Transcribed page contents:
........
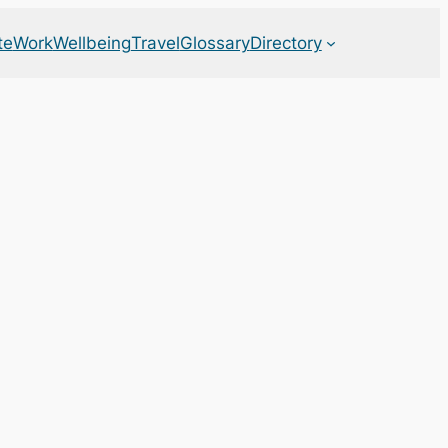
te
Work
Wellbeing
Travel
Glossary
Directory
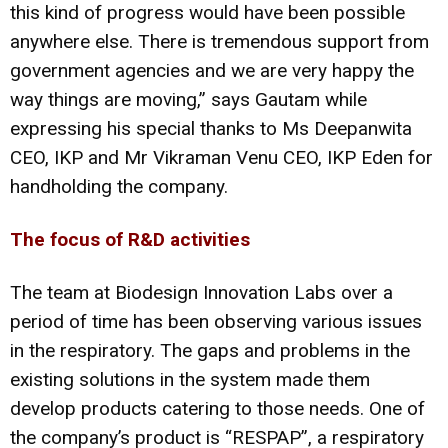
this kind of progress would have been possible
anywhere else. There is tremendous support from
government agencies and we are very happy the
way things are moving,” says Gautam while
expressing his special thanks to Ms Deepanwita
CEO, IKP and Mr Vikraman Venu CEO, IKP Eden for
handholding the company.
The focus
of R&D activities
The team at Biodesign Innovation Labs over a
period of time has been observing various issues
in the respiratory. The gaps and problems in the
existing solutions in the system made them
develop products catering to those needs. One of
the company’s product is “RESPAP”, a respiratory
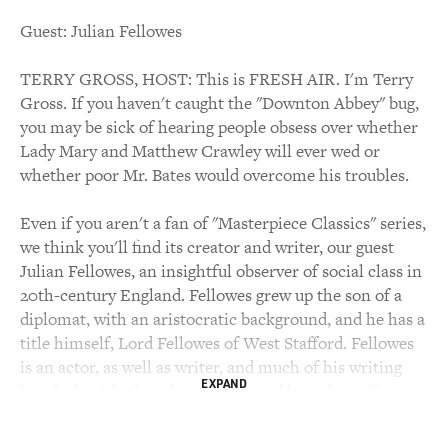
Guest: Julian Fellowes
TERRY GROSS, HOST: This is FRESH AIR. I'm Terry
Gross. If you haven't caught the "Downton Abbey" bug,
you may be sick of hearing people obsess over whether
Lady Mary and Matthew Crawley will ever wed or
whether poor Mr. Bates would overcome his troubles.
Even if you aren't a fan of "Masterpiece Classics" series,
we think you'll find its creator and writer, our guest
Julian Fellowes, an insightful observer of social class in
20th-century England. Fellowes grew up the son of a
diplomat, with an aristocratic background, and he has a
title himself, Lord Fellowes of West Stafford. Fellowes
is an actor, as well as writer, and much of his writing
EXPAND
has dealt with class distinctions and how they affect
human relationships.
........
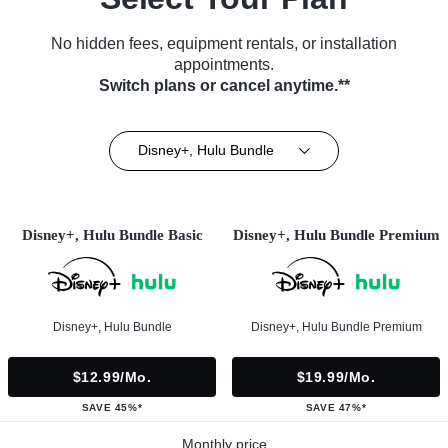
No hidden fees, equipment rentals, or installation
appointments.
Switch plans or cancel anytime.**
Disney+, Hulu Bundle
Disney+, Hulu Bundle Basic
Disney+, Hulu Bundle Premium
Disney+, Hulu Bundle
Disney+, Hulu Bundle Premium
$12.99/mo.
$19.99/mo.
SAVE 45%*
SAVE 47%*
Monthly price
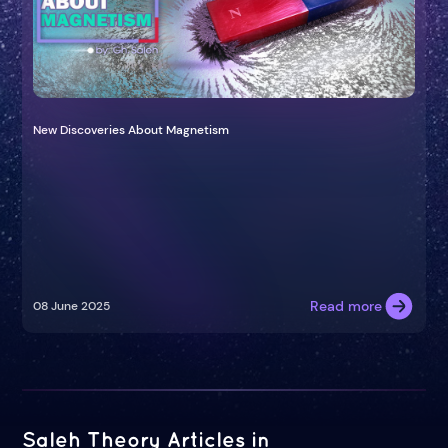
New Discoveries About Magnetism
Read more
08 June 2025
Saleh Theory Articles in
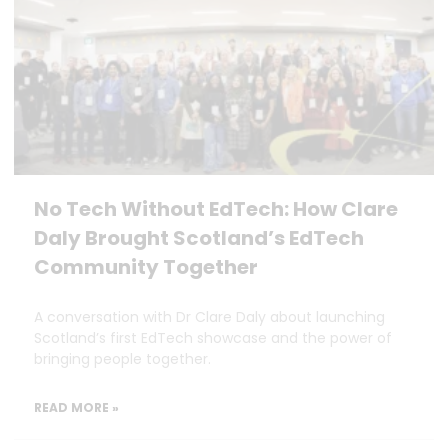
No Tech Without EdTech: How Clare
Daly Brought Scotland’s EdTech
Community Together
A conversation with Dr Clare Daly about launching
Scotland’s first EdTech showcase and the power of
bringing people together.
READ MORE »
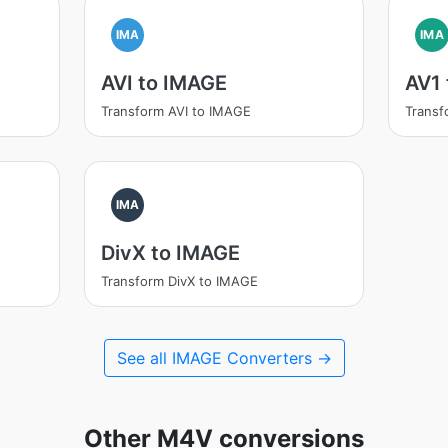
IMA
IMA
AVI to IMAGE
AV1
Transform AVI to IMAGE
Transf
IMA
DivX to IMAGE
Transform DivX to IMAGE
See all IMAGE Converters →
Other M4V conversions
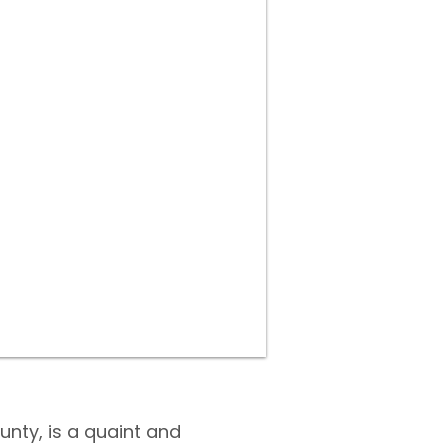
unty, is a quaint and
........
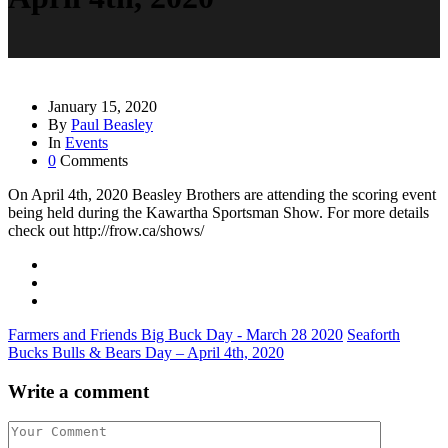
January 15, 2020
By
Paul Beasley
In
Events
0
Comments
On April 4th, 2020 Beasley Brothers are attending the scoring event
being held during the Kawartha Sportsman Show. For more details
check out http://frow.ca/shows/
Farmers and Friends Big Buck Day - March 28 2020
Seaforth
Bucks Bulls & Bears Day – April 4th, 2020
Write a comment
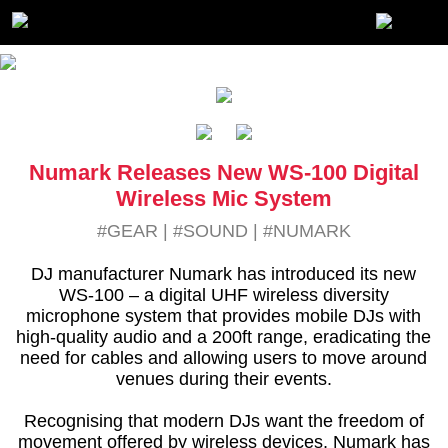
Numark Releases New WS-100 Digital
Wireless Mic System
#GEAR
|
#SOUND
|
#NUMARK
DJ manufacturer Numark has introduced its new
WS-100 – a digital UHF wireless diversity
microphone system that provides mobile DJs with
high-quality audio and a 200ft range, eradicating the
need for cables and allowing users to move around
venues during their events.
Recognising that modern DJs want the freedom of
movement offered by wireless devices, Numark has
........
- **What you need to do**
Starting with the line that contains "No Tech Without EdTech: How Clare" and going on through the line that contains "Other M4V conversions", rewrite those lines with "showcase" changed to "exhibition" and everything else left the same. Give only those lines, and leave out the pictures.

- **Task answer**
No Tech Without EdTech: How Clare
Daly Brought Scotland’s EdTech
Community Together
A conversation with Dr Clare Daly about launching
Scotland’s first EdTech exhibition and the power of
bringing people together.
READ MORE »
IMA
IMA
AVI to IMAGE
AV1
Transform AVI to IMAGE
Transf
IMA
DivX to IMAGE
Transform DivX to IMAGE
See all IMAGE Converters →
Other M4V conversions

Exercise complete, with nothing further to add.